The Swallowed Anchor, which is nautical lingo meaning to retire from a life of sailing* was built around 1912 and has served as a local tourist attraction for years. Tourists still snap photos, even though the house is in rough shape—and what’s left of the art—a stork with a bundle in its bill, a pirate with telescope and a parrot, King Neptune, a ship’s cannon, and a mermaid are rapidly deteriorating.
John Keziere is the guy behind the art. A carpenter, he owned rental property around Victoria, and when his wife died in the 1970s he decided to move into the Head Street house. Keziere, who was as eccentric as his house, used to dress up as a mermaid costume, row out to a rock in the Inner Harbour and wave at competitors in the annual Swiftsure yacht race.

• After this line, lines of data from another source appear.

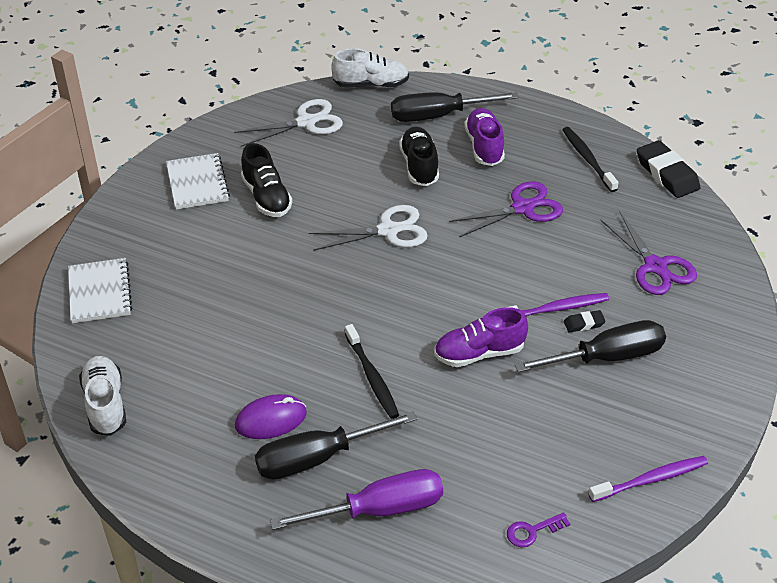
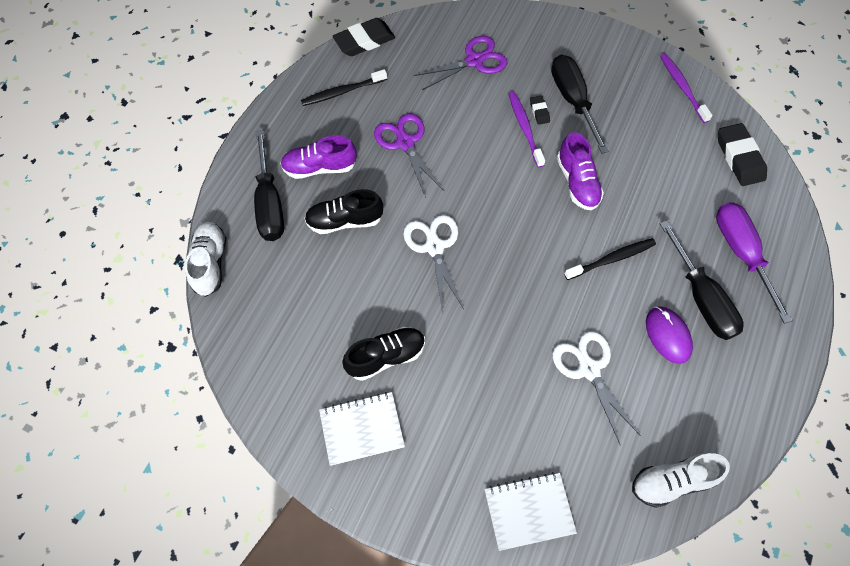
camera: 90 degrees left, 20 degrees up
(306, 122) = (268, 324): white scissors -> white scissors (589, 369)
(532, 531) = (739, 158): purple key -> black eraser

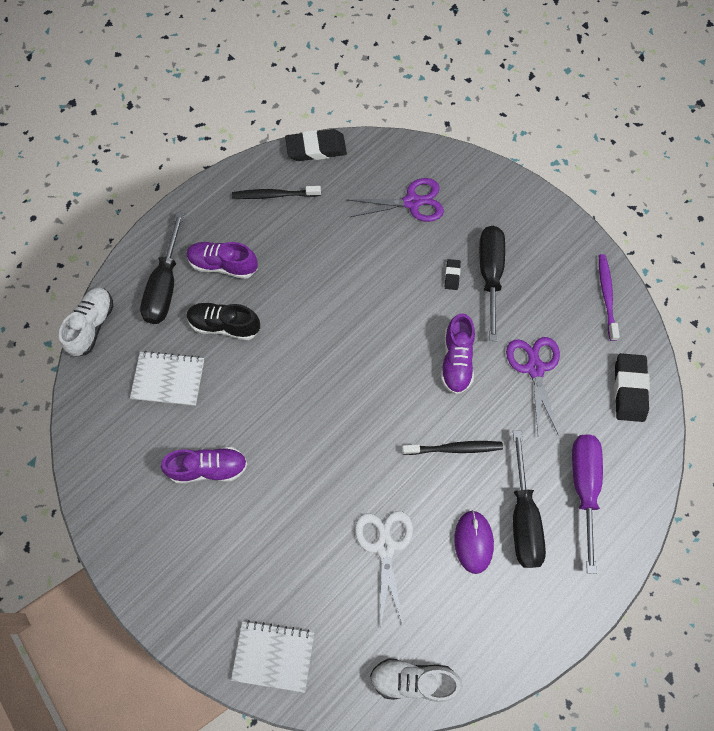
camera: 20 degrees right, 5 degrees up
(362, 428) = (161, 526): white notebook -> white notebook (168, 379)
(386, 357) = (208, 468): black shoe -> purple shoe
(405, 143) = (311, 266): purple scissors -> purple scissors (535, 368)
(434, 247) = (295, 379): white scissors -> none
(525, 128) = (430, 288): purple toothbrush -> none

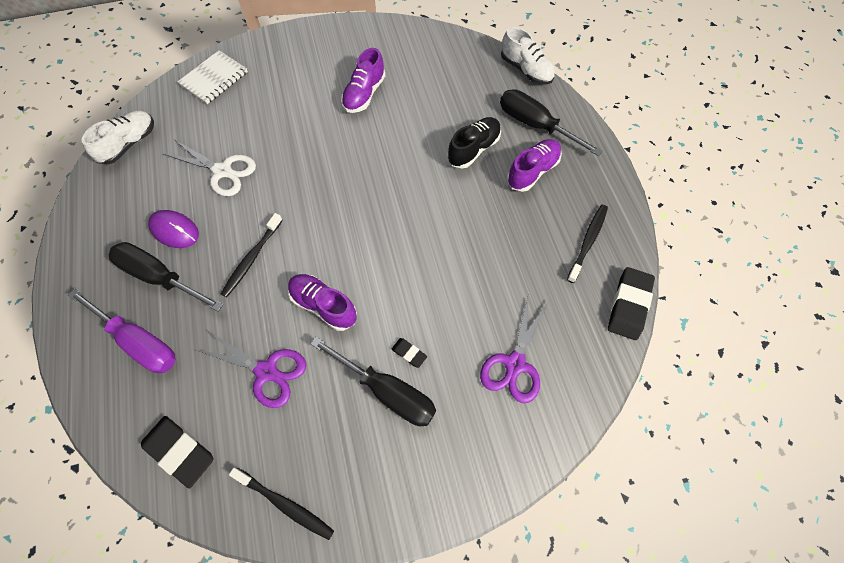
camera: 120 degrees right, 5 degrees down
(168, 379) = (450, 97): white notebook -> none
(606, 295) = (285, 504): purple toothbrush -> black toothbrush

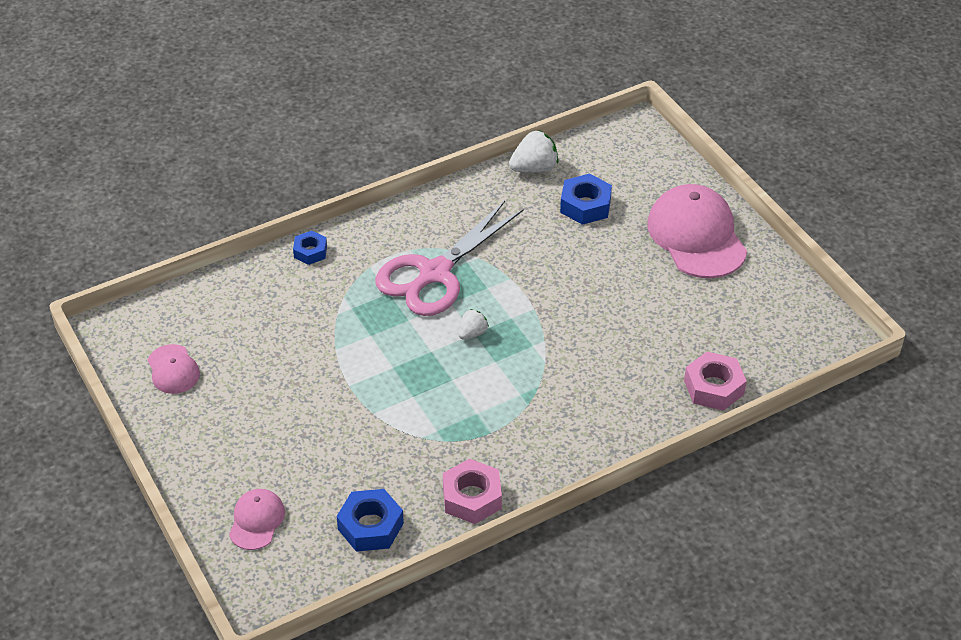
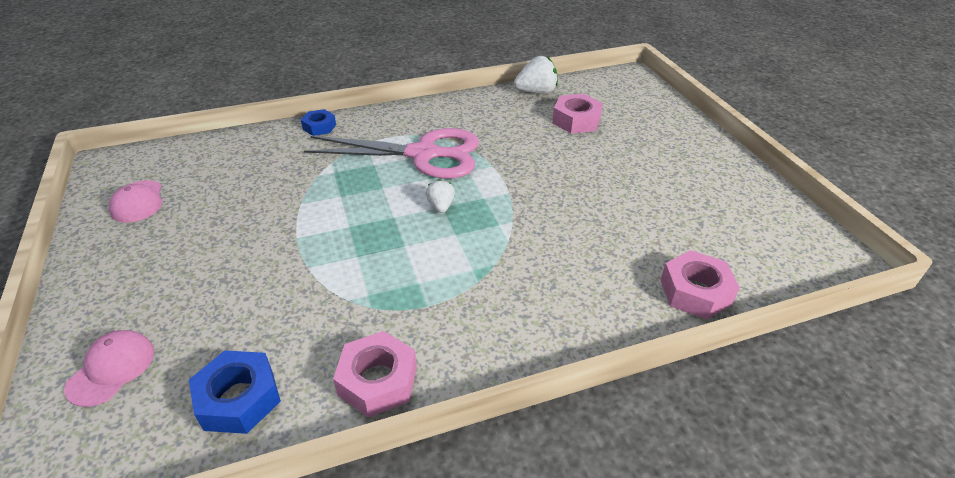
camera: 10 degrees right, 5 degrees down
(435, 273) = (423, 154): pink scissors -> pink scissors turned 135 degrees counterclockwise
(472, 333) = (440, 206): white strawberry -> white strawberry turned 60 degrees counterclockwise
(585, 205) = (576, 120): blue nut -> pink nut
(696, 236) = (680, 153): pink cap -> none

He died in 1999 and the property sold to Westbay Investments. In November 2010, Mark Lindholm, development manager, told me that the plan was to demolish the house, but save the art and incorporate it into a park—part of a commercial and residential development, anchored with a 10-storey building that would replace Keziere’s house.
Normally that would be the end of the old house, but Carole is a heritage junky, and her hope is that artists and other community members will rally around and help with the restoration. She knows exactly what she’s in for—she’s already been through a massive renovation with her own home, the Steamboat Gothic house a few blocks away.
Carole’s house was built by Captain Victor Jacobsen for his wife Minnie in 1893. The house was built from a pattern book, but Jacobsen, who made his money from seal pelts, added his own touches, decorating their home with floral trim, seabirds, anchors and nautical knots and rope work. The house was saved from the bulldozers in the 1960s by Marguerite and Gilbert Laurenson.